Its going to affect only the points u gain by showing the experience. Not the one which u show to ur employer


----------



## hope4all (Dec 30, 2011)

Thanks voxtro, 

So I should not worry about my job select for the immigration purposes. And it seems once I am in Australia I can apply floor any job .


----------



## gaurav_gk (Jul 24, 2012)

Hope, 
Congrats on your positive ACS assessment.
Can you tell me how long the assessment process took for you and under what visa category are you applying ?

cheers
~g


----------



## hkps2011 (Jul 26, 2012)

Hello all,

Can anyone tell me how to do or go for ACS assessment.Please help me to proceed with or any source of link on this??

Thanks in advance,


----------



## gaurav_gk (Jul 24, 2012)

Migration Skills Assessment | Australian Computer Society

This should give you all the information you need.


----------



## hkps2011 (Jul 26, 2012)

Hi Gaurav

Thanks for the info.That helps.

And also,do u know that even dependant(partner) has to take up ielts exam and skills assssment to submit EOI ?Please clarify me on this??


----------



## gaurav_gk (Jul 24, 2012)

Not completely sure about the IELTS bit, but your spouse/partner may have to take it.
If you are claiming points on your partners skills then you'll need to get his/her skills assessed. But the points that you get for partner skills is 5 so its really up to you ....if you need those 5 points.


----------



## voxtro (May 17, 2012)

hope4all said:


> Thanks voxtro,
> 
> So I should not worry about my job select for the immigration purposes. And it seems once I am in Australia I can apply floor any job .

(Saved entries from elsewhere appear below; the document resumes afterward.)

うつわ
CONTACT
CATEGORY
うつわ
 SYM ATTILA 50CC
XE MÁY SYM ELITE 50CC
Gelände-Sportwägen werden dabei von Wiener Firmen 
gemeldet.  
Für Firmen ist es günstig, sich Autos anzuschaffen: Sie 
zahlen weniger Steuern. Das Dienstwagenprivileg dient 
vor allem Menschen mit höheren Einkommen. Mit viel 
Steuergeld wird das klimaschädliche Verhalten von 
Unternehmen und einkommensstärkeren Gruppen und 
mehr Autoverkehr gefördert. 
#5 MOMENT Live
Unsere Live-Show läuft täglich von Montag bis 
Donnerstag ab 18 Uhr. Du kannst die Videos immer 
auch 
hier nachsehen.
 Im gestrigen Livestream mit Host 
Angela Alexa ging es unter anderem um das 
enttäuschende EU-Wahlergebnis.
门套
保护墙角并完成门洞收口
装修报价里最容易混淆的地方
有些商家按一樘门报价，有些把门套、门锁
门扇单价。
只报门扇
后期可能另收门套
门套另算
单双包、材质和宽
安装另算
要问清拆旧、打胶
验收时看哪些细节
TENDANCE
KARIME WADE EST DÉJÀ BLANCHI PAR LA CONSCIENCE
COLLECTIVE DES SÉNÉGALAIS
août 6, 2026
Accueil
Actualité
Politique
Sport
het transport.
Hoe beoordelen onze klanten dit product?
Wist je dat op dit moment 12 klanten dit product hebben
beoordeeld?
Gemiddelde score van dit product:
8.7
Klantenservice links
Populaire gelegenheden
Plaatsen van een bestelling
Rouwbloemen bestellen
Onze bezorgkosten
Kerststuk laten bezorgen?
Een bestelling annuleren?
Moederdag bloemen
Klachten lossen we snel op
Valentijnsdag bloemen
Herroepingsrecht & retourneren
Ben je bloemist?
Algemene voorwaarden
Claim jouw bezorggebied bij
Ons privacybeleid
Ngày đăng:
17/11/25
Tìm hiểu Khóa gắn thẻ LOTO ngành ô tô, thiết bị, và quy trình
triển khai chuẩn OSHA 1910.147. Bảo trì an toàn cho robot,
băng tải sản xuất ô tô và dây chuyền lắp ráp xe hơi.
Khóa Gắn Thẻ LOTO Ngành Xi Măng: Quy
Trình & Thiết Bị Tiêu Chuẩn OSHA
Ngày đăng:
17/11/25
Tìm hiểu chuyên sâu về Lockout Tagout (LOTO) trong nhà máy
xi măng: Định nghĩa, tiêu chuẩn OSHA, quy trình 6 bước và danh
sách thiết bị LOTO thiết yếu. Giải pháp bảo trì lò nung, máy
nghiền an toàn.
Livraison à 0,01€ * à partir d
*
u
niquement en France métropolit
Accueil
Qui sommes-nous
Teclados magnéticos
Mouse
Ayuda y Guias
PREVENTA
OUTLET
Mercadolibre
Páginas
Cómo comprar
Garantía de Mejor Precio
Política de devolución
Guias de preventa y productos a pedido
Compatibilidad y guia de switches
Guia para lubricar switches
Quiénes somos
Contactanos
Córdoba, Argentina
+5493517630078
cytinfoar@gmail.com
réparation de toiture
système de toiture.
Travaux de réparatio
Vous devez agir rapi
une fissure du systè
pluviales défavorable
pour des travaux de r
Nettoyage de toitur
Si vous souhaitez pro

Make sure u have a look on the points u can claim. You can refer skillselect site for more details,

Skilled employment outside Australia:

At least three but less than five years (of past 10 years) 5 points
At least five but less than eight years (of past 10 years) 10 points
At least eight and up to 10 years (of past 10 years) 15 points

Skilled employment in Australia:

At least one but less than three years (of past 10 years) 5
At least three but less than five years (of past 10 years) 10
At least five but less than eight years (of past 10 years) 15
At least eight and up to 10 years (of past 10 years) 20


----------



## voxtro (May 17, 2012)

hkps2011 said:


> Hi Gaurav
> 
> Thanks for the info.That helps.
> 
> And also,do u know that even dependant(partner) has to take up ielts exam and skills assssment to submit EOI ?Please clarify me on this??


1. If you are to claim 5 points for ur dependent, then your dependent have to clear IELTS.
2. If you are including your dependent during visa application (not claiming for points) and if your dependent cannot score 4.5 overall in IELTS. You have an extra cost of AUD4250.

Check this out under visa costs section of skillselect site.


----------



## shann406 (Jan 7, 2014)

Hi Friends,

I heard from my consultant that normally ACS only consider the years of exprience by reducing 2 years from the total years of experience. for example if i am having 10 years experience they will subtract 2 yrs from the total and consider only 8 years .

is it so?

Thanks in advance


----------



## lincsus (Jun 18, 2013)

That will depend on your degree. If your degree is non-Australian and closely related to your work, they subtract 2 years. For Australian degree closely related to your work, they do not deduct anything. Go to ACS website and read the rules. Everything is explained in plain English.


----------



## swavik (Jan 15, 2014)

hello all,

Third completed,fourth begun for my ACS application to be in stage 4...
How long will be the wait cant predict..anyone with the same scene...

regards..


----------